We previously found that complement components are upregulated in the myocardium of patients with arrhythmogenic right ventricular cardiomyopathy (ARVC), and inhibiting the complement receptor C5aR reduces disease severity in desmin knockout ( ) mice, a model for ARVC. Here, we examined the mechanism underlying complement activation in ARVC, revealing a potential new therapeutic target. First, immunostaining, RT-PCR and western blot were used to detect the expression levels of complement and coagulation factors. Second, we knocked out the central complement component C3 in mice (ARVC model) by crossing mice with mice to explore whether complement system activation occurs independently of the conventional pathway. Then, we evaluated whether a targeted intervention to coagulation system is effective to reduce myocardium injury. Finally, the plasma sC5b9 level was assessed to investigate the role in predicting adverse cardiac events in the ARVC cohort. The complement system is activated in the myocardium in ARVC. Autoantibodies against myocardial proteins provided a possible mechanism underlying. Moreover, we found increased levels of myocardial C5 and the serum C5a in mice compared to wild-type mice, indicating that C5 is activated independently from the conventional pathway, presumably via the coagulation system. Crosstalk between the complement and coagulation systems exacerbated the myocardial injury in ARVC mice, and this injury was reduced by using the thrombin inhibitor lepirudin. In addition, we found significantly elevated plasma levels of sC5b9 and thrombin in patients, and this increase was correlated with all-cause mortality. These results suggest that crosstalk between the coagulation and complement systems plays a pathogenic role in cardiac dysfunction in ARVC. Thus, understanding this crosstalk may have important clinical implications with respect to diagnosing and treating ARVC.
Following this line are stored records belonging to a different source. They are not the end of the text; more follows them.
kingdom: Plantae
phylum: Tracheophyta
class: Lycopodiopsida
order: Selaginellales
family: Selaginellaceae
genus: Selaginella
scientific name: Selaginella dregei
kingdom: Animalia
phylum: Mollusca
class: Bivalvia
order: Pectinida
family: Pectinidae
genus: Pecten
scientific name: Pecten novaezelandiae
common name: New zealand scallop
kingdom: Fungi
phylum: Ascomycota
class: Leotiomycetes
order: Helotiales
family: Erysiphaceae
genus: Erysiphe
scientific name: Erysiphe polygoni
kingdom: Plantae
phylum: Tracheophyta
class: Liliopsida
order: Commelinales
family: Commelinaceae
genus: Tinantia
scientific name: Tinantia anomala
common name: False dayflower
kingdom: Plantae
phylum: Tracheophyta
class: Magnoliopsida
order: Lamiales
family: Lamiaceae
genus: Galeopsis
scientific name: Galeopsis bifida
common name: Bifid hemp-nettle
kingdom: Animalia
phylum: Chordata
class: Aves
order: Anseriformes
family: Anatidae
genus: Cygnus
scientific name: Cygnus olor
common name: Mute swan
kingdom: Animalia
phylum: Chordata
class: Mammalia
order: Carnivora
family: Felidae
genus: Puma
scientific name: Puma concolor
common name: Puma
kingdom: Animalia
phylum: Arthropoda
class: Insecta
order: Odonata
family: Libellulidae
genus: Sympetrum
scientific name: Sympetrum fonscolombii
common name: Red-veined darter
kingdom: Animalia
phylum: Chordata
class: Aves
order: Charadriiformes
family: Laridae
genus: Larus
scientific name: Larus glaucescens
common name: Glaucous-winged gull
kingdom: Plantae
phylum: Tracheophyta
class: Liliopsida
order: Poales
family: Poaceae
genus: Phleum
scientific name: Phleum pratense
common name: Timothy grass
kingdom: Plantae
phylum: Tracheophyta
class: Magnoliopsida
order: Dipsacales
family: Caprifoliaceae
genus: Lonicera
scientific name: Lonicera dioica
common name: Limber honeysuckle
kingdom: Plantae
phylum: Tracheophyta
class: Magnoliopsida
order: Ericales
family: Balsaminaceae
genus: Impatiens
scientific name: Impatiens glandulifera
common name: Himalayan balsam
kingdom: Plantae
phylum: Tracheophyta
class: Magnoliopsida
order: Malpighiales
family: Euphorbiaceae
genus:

我们之前发现,心律失常性右心室心肌病(ARVC)患者的心肌中补体成分上调,抑制补体受体 C5aR 可降低肌联蛋白敲除()小鼠(ARVC 的模型)的疾病严重程度。在这里,我们研究了 ARVC 中补体激活的机制,揭示了一个潜在的新治疗靶点。首先,通过免疫染色、RT-PCR 和 Western blot 检测补体和凝血因子的表达水平。其次,我们通过将 小鼠与 小鼠杂交,在 小鼠中敲除中央补体成分 C3(ARVC 模型),以探索补体系统激活是否独立于经典途径发生。然后,我们评估针对凝血系统的靶向干预是否有效减少心肌损伤。最后,评估血浆 sC5b9 水平以研究其在预测 ARVC 队列不良心脏事件中的作用。ARVC 中心肌中补体系统被激活。针对心肌蛋白的自身抗体提供了一种可能的潜在机制。此外,与野生型小鼠相比,我们发现 小鼠心肌中的 C5 和血清中的 C5a 水平升高,表明 C5 独立于经典途径激活,可能通过凝血系统。补体和凝血系统之间的串扰加剧了 ARVC 小鼠的心肌损伤,而使用凝血酶抑制剂 lepirudin 可减少这种损伤。此外,我们发现患者血浆中 sC5b9 和凝血酶水平显著升高,并且这种升高与全因死亡率相关。这些结果表明,凝血和补体系统之间的串扰在 ARVC 中的心脏功能障碍中发挥致病作用。因此,了解这种串扰可能对 ARVC 的诊断和治疗具有重要的临床意义。